Top of Dataset
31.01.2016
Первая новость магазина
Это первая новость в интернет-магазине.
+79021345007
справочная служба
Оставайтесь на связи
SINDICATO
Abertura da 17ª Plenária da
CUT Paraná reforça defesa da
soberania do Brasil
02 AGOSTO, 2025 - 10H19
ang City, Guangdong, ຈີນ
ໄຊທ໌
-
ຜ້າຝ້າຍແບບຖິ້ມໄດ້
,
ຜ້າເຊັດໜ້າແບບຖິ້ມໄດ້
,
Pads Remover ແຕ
Bottom of Dataset
Top of Dataset
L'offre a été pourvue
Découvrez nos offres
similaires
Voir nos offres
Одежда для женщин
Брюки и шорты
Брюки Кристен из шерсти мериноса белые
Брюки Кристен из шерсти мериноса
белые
Bottom of Dataset
Action item
Count the lines in the data above that contain the word "Кристен" and reply with only that number.

Task output
2